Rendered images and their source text
··········

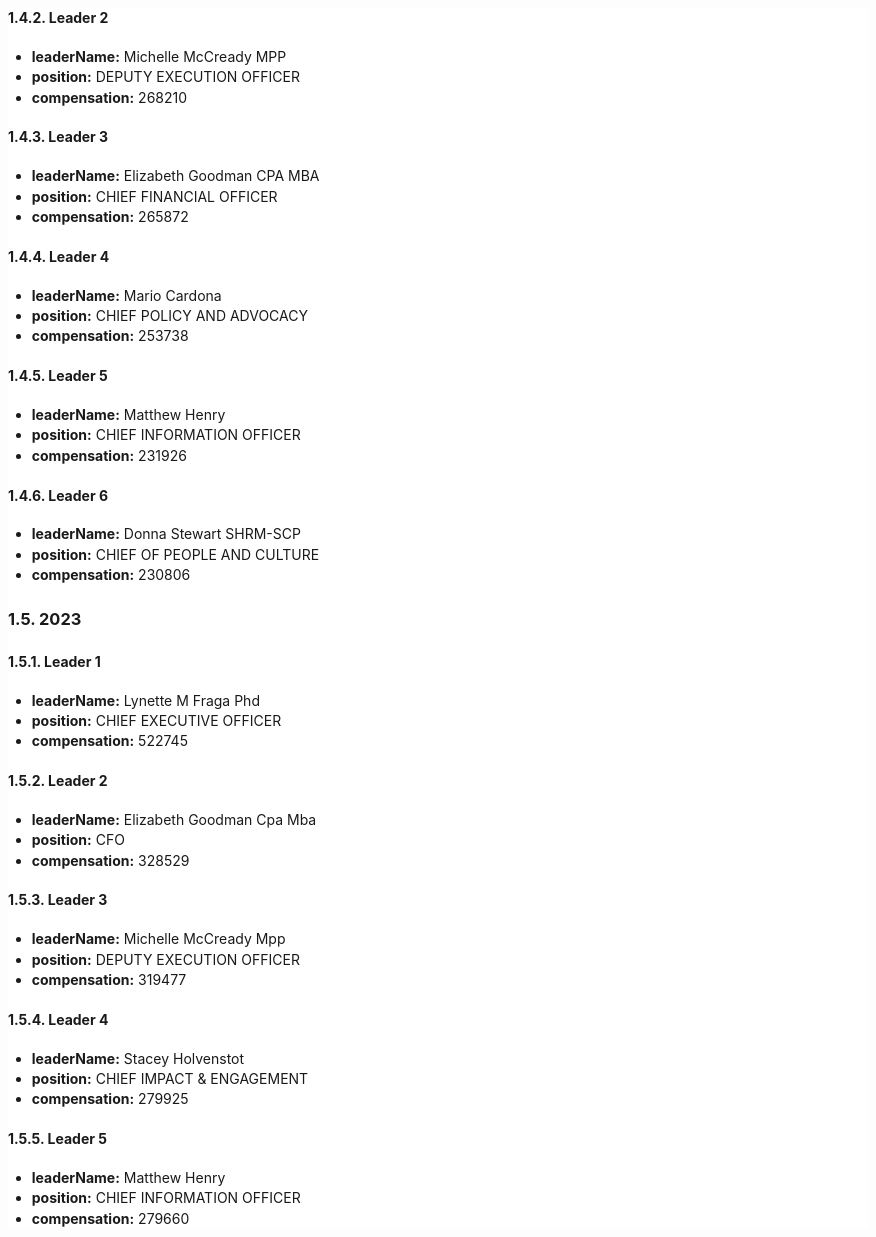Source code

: #### 1.4.2. Leader 2
- **leaderName:** Michelle McCready MPP
- **position:** DEPUTY EXECUTION OFFICER
- **compensation:** 268210

#### 1.4.3. Leader 3
- **leaderName:** Elizabeth Goodman CPA MBA
- **position:** CHIEF FINANCIAL OFFICER
- **compensation:** 265872

#### 1.4.4. Leader 4
- **leaderName:** Mario Cardona
- **position:** CHIEF POLICY AND ADVOCACY
- **compensation:** 253738

#### 1.4.5. Leader 5
- **leaderName:** Matthew Henry
- **position:** CHIEF INFORMATION OFFICER
- **compensation:** 231926

#### 1.4.6. Leader 6
- **leaderName:** Donna Stewart SHRM-SCP
- **position:** CHIEF OF PEOPLE AND CULTURE
- **compensation:** 230806

### 1.5. 2023
#### 1.5.1. Leader 1
- **leaderName:** Lynette M Fraga Phd
- **position:** CHIEF EXECUTIVE OFFICER
- **compensation:** 522745

#### 1.5.2. Leader 2
- **leaderName:** Elizabeth Goodman Cpa Mba
- **position:** CFO
- **compensation:** 328529

#### 1.5.3. Leader 3
- **leaderName:** Michelle McCready Mpp
- **position:** DEPUTY EXECUTION OFFICER
- **compensation:** 319477

#### 1.5.4. Leader 4
- **leaderName:** Stacey Holvenstot
- **position:** CHIEF IMPACT & ENGAGEMENT
- **compensation:** 279925

#### 1.5.5. Leader 5
- **leaderName:** Matthew Henry
- **position:** CHIEF INFORMATION OFFICER
- **compensation:** 279660
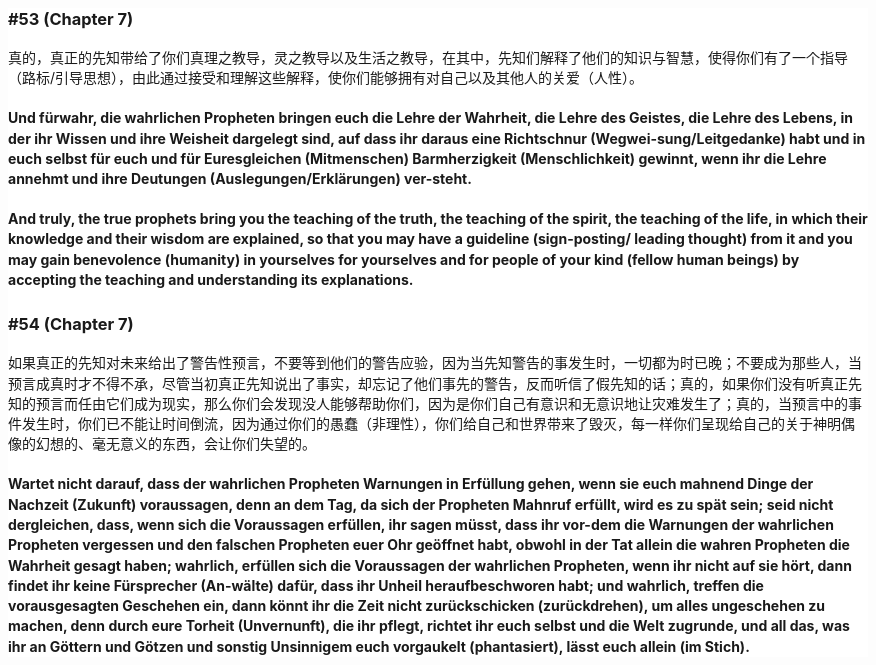 ### #53 (Chapter 7)

真的，真正的先知带给了你们真理之教导，灵之教导以及生活之教导，在其中，先知们解释了他们的知识与智慧，使得你们有了一个指导（路标/引导思想），由此通过接受和理解这些解释，使你们能够拥有对自己以及其他人的关爱（人性）。

#### Und fürwahr, die wahrlichen Propheten bringen euch die Lehre der Wahrheit, die Lehre des Geistes, die Lehre des Lebens, in der ihr Wissen und ihre Weisheit dargelegt sind, auf dass ihr daraus eine Richtschnur (Wegwei-sung/Leitgedanke) habt und in euch selbst für euch und für Euresgleichen (Mitmenschen) Barmherzigkeit (Menschlichkeit) gewinnt, wenn ihr die Lehre annehmt und ihre Deutungen (Auslegungen/Erklärungen) ver-steht.

#### And truly, the true prophets bring you the teaching of the truth, the teaching of the spirit, the teaching of the life, in which their knowledge and their wisdom are explained, so that you may have a guideline (sign-posting/ leading thought) from it and you may gain benevolence (humanity) in yourselves for yourselves and for people of your kind (fellow human beings) by accepting the teaching and understanding its explanations.

### #54 (Chapter 7)

如果真正的先知对未来给出了警告性预言，不要等到他们的警告应验，因为当先知警告的事发生时，一切都为时已晚；不要成为那些人，当预言成真时才不得不承，尽管当初真正先知说出了事实，却忘记了他们事先的警告，反而听信了假先知的话；真的，如果你们没有听真正先知的预言而任由它们成为现实，那么你们会发现没人能够帮助你们，因为是你们自己有意识和无意识地让灾难发生了；真的，当预言中的事件发生时，你们已不能让时间倒流，因为通过你们的愚蠢（非理性），你们给自己和世界带来了毁灭，每一样你们呈现给自己的关于神明偶像的幻想的、毫无意义的东西，会让你们失望的。

#### Wartet nicht darauf, dass der wahrlichen Propheten Warnungen in Erfüllung gehen, wenn sie euch mahnend Dinge der Nachzeit (Zukunft) voraussagen, denn an dem Tag, da sich der Propheten Mahnruf erfüllt, wird es zu spät sein; seid nicht dergleichen, dass, wenn sich die Voraussagen erfüllen, ihr sagen müsst, dass ihr vor-dem die Warnungen der wahrlichen Propheten vergessen und den falschen Propheten euer Ohr geöffnet habt, obwohl in der Tat allein die wahren Propheten die Wahrheit gesagt haben; wahrlich, erfüllen sich die Voraussagen der wahrlichen Propheten, wenn ihr nicht auf sie hört, dann findet ihr keine Fürsprecher (An-wälte) dafür, dass ihr Unheil heraufbeschworen habt; und wahrlich, treffen die vorausgesagten Geschehen ein, dann könnt ihr die Zeit nicht zurückschicken (zurückdrehen), um alles ungeschehen zu machen, denn durch eure Torheit (Unvernunft), die ihr pflegt, richtet ihr euch selbst und die Welt zugrunde, und all das, was ihr an Göttern und Götzen und sonstig Unsinnigem euch vorgaukelt (phantasiert), lässt euch allein (im Stich).
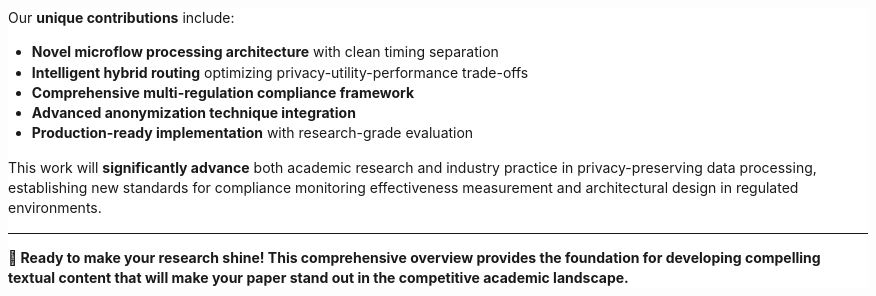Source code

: Our **unique contributions** include:

- **Novel microflow processing architecture** with clean timing separation
- **Intelligent hybrid routing** optimizing privacy-utility-performance trade-offs
- **Comprehensive multi-regulation compliance framework**
- **Advanced anonymization technique integration**
- **Production-ready implementation** with research-grade evaluation

This work will **significantly advance** both academic research and industry practice in privacy-preserving data processing, establishing new standards for compliance monitoring effectiveness measurement and architectural design in regulated environments.

---

**🎯 Ready to make your research shine! This comprehensive overview provides the foundation for developing compelling textual content that will make your paper stand out in the competitive academic landscape.**
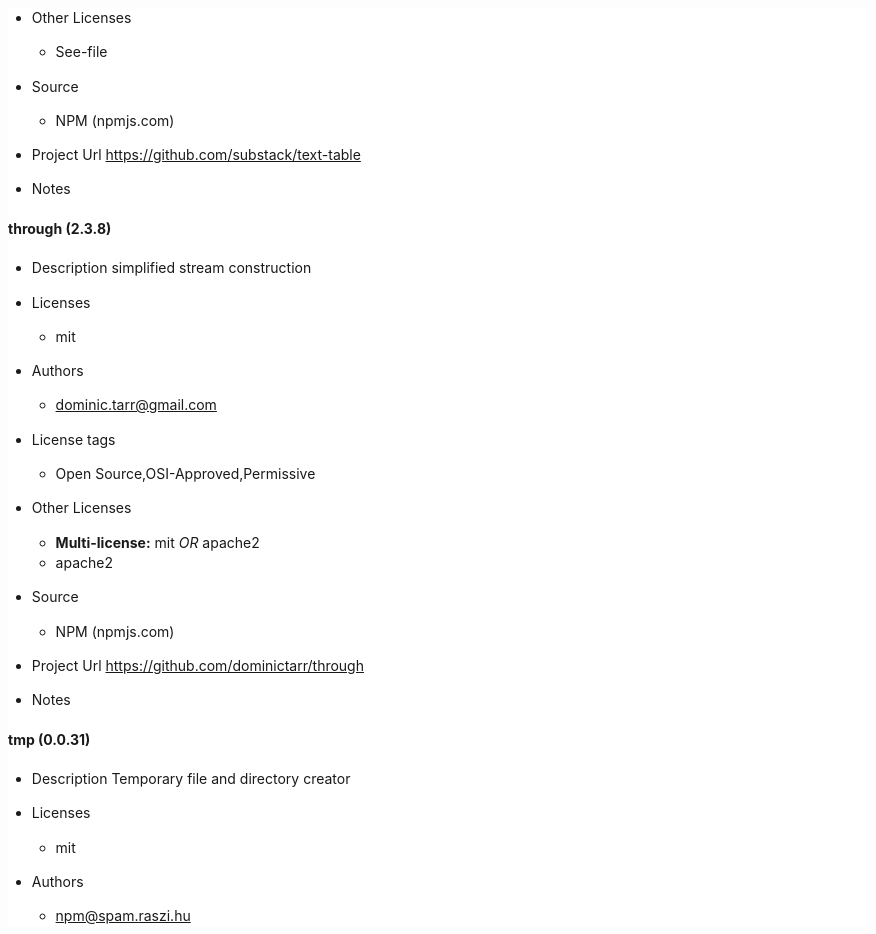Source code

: 
* Other Licenses
    * See-file


* Source
	* NPM (npmjs.com)


* Project Url
    https://github.com/substack/text-table


* Notes



#### **through (2.3.8)**

* Description
    simplified stream construction


* Licenses
    * mit


* Authors
    * [dominic.tarr@gmail.com](author)


* License tags
    * Open Source,OSI-Approved,Permissive


* Other Licenses
    * **Multi-license:** mit *OR* apache2
    * apache2


* Source
	* NPM (npmjs.com)


* Project Url
    https://github.com/dominictarr/through


* Notes



#### **tmp (0.0.31)**

* Description
    Temporary file and directory creator


* Licenses
    * mit


* Authors
    * [npm@spam.raszi.hu](author)

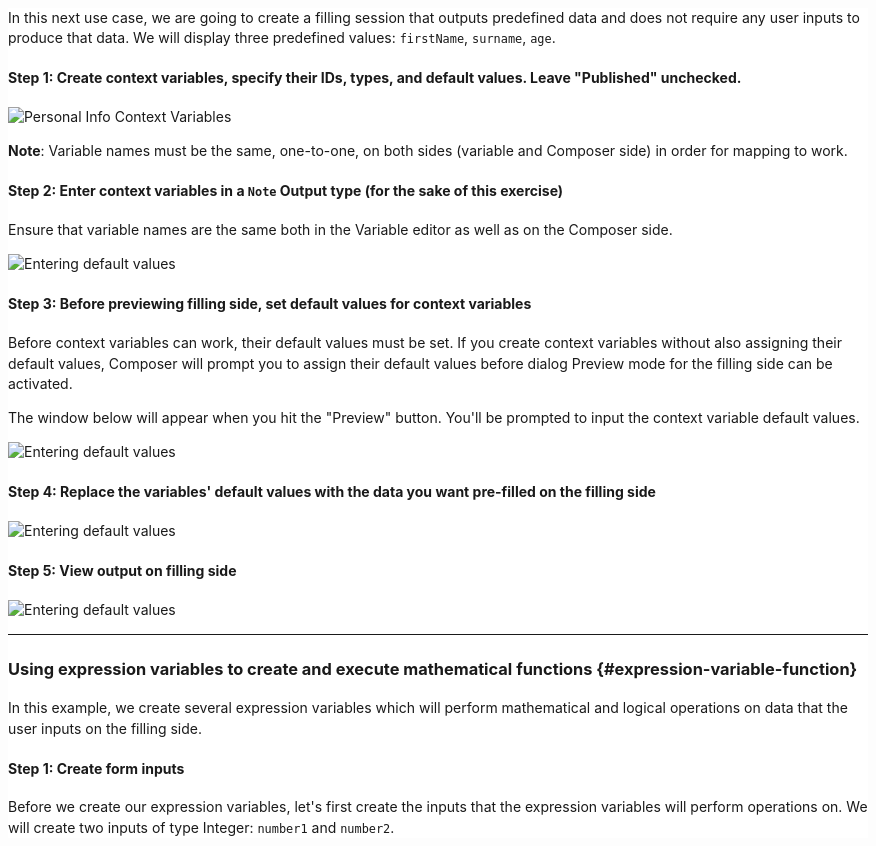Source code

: In this next use case, we are going to create a filling session that outputs predefined data and does not require any user inputs to produce that data.  We will display three predefined values: `firstName`, `surname`, `age`.

#### Step 1: Create context variables, specify their IDs, types, and default values. Leave "Published" unchecked.

![Personal Info Context Variables](/advancedoperations/pre-fill1.png)

 **Note**: Variable names must be the same, one-to-one, on both sides (variable and Composer side) in order for mapping to work.

#### Step 2: Enter context variables in a `Note` Output type (for the sake of this exercise)

Ensure that variable names are the same both in the Variable editor as well as on the Composer side.

![Entering default values](/advancedoperations/pre-fill2.png)

#### Step 3: Before previewing filling side, set default values for context variables  

Before context variables can work, their default values must be set. If you create context variables without also assigning their default values, Composer will prompt you to assign their default values before dialog Preview mode for the filling side can be activated.

The window below will appear when you hit the "Preview" button. You'll be prompted to input the context variable default values.

![Entering default values](/advancedoperations/pre-fill3.png)

#### Step 4: Replace the variables' default values with the data you want pre-filled on the filling side

![Entering default values](/advancedoperations/pre-fill4.png)

#### Step 5: View output on filling side

![Entering default values](/advancedoperations/pre-fill5.png)

---

### Using expression variables to create and execute mathematical functions {#expression-variable-function}

In this example, we create several expression variables which will perform mathematical and logical operations on data that the user inputs on the filling side. 

#### Step 1: Create form inputs

Before we create our expression variables, let's first create the inputs that the expression variables will perform operations on. We will create two inputs of type Integer: `number1` and `number2`.

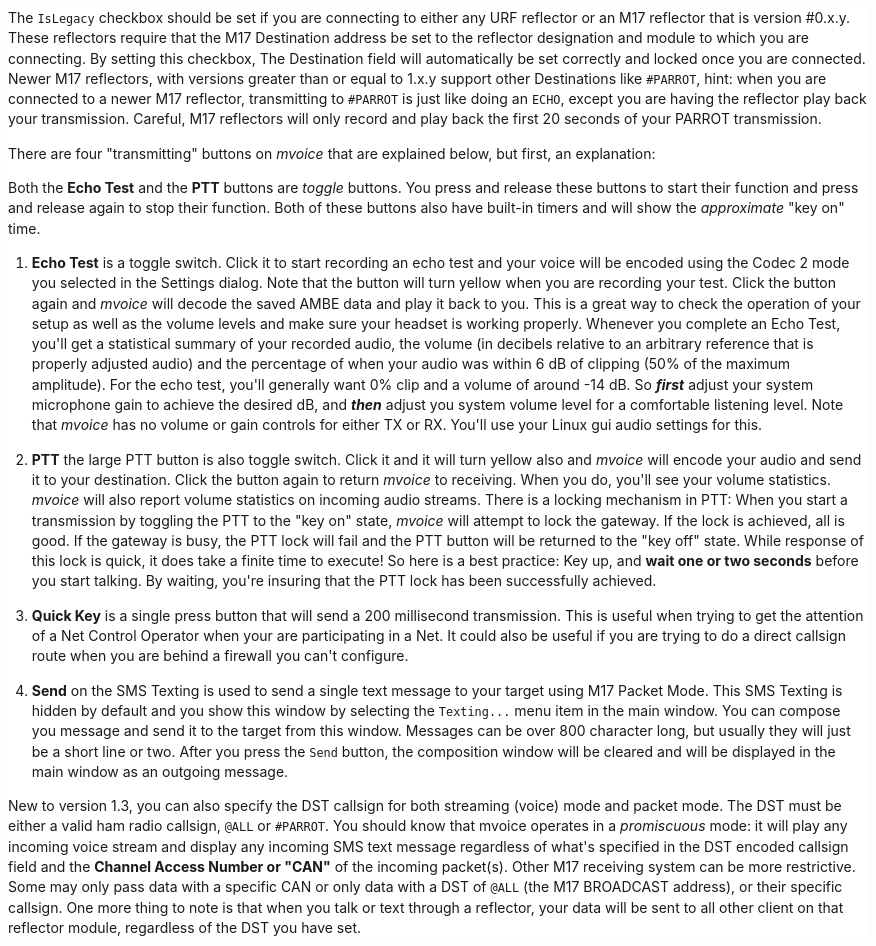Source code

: The `IsLegacy` checkbox should be set if you are connecting to either any URF reflector or an M17 reflector that is version #0.x.y. These reflectors require that the M17 Destination address be set to the reflector designation and module to which you are connecting. By setting this checkbox, The Destination field will automatically be set correctly and locked once you are connected. Newer M17 reflectors, with versions greater than or equal to 1.x.y support other Destinations like `#PARROT`, hint: when you are connected to a newer M17 reflector, transmitting to `#PARROT` is just like doing an `ECHO`, except you are having the reflector play back your transmission. Careful, M17 reflectors will only record and play back the first 20 seconds of your PARROT transmission.

There are four "transmitting" buttons on *mvoice* that are explained below, but first, an explanation:

Both the **Echo Test** and the **PTT** buttons are *toggle* buttons. You press and release these buttons to start their function and press and release again to stop their function. Both of these buttons also have built-in timers and will show the *approximate* "key on" time.

1) **Echo Test** is a toggle switch. Click it to start recording an echo test and your voice will be encoded using the Codec 2 mode you selected in the Settings dialog. Note that the button will turn yellow when you are recording your test. Click the button again and *mvoice* will decode the saved AMBE data and play it back to you. This is a great way to check the operation of your setup as well as the volume levels and make sure your headset is working properly. Whenever you complete an Echo Test, you'll get a statistical summary of your recorded audio, the volume (in decibels relative to an arbitrary reference that is properly adjusted audio) and the percentage of when your audio was within 6 dB of clipping (50% of the maximum amplitude). For the echo test, you'll generally want 0% clip and a volume of around -14 dB. So ***first*** adjust your system microphone gain to achieve the desired dB, and ***then*** adjust you system volume level for a comfortable listening level. Note that *mvoice* has no volume or gain controls for either TX or RX. You'll use your Linux gui audio settings for this.

2) **PTT** the large PTT button is also toggle switch. Click it and it will turn yellow also and *mvoice* will encode your audio and send it to your destination. Click the button again to return *mvoice* to receiving. When you do, you'll see your volume statistics. *mvoice* will also report volume statistics on incoming audio streams. There is a locking mechanism in PTT: When you start a transmission by toggling the PTT to the "key on" state, *mvoice* will attempt to lock the gateway. If the lock is achieved, all is good. If the gateway is busy, the PTT lock will fail and the PTT button will be returned to the "key off" state. While response of this lock is quick, it does take a finite time to execute! So here is a best practice: Key up, and **wait one or two seconds** before you start talking. By waiting, you're insuring that the PTT lock has been successfully achieved.

3) **Quick Key** is a single press button that will send a 200 millisecond transmission. This is useful when trying to get the attention of a Net Control Operator when your are participating in a Net. It could also be useful if you are trying to do a direct callsign route when you are behind a firewall you can't configure.

4) **Send** on the SMS Texting is used to send a single text message to your target using M17 Packet Mode. This SMS Texting is hidden by default and you show this window by selecting the `Texting...` menu item in the main window. You can compose you message and send it to the target from this window. Messages can be over 800 character long, but usually they will just be a short line or two. After you press the `Send` button, the composition window will be cleared and will be displayed in the main window as an outgoing message.

New to version 1.3, you can also specify the DST callsign for both streaming (voice) mode and packet mode. The DST must be either a valid ham radio callsign, `@ALL` or `#PARROT`. You should know that mvoice operates in a *promiscuous* mode: it will play any incoming voice stream and display any incoming SMS text message regardless of what's specified in the DST encoded callsign field and the **Channel Access Number or "CAN"** of the incoming packet(s). Other M17 receiving system can be more restrictive. Some may only pass data with a specific CAN or only data with a DST of `@ALL` (the M17 BROADCAST address), or their specific callsign. One more thing to note is that when you talk or text through a reflector, your data will be sent to all other client on that reflector module, regardless of the DST you have set.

··········

• What the exercise asks
Write out the items' source text verbatim, from the line with "#### 1.5.4. Leader 4" to the line with "真的，真正的先知带给了你们真", both lines included. Leave the pictures out.

• Result of this exercise
#### 1.5.4. Leader 4
- **leaderName:** Stacey Holvenstot
- **position:** CHIEF IMPACT & ENGAGEMENT
- **compensation:** 279925

#### 1.5.5. Leader 5
- **leaderName:** Matthew Henry
- **position:** CHIEF INFORMATION OFFICER
- **compensation:** 279660
 ### #53 (Chapter 7)

真的，真正的先知带给了你们真理之教导，灵之教导以及生活之教导，在其中，先知们解释了他们的知识与智慧，使得你们有了一个指导（路标/引导思想），由此通过接受和理解这些解释，使你们能够拥有对自己以及其他人的关爱（人性）。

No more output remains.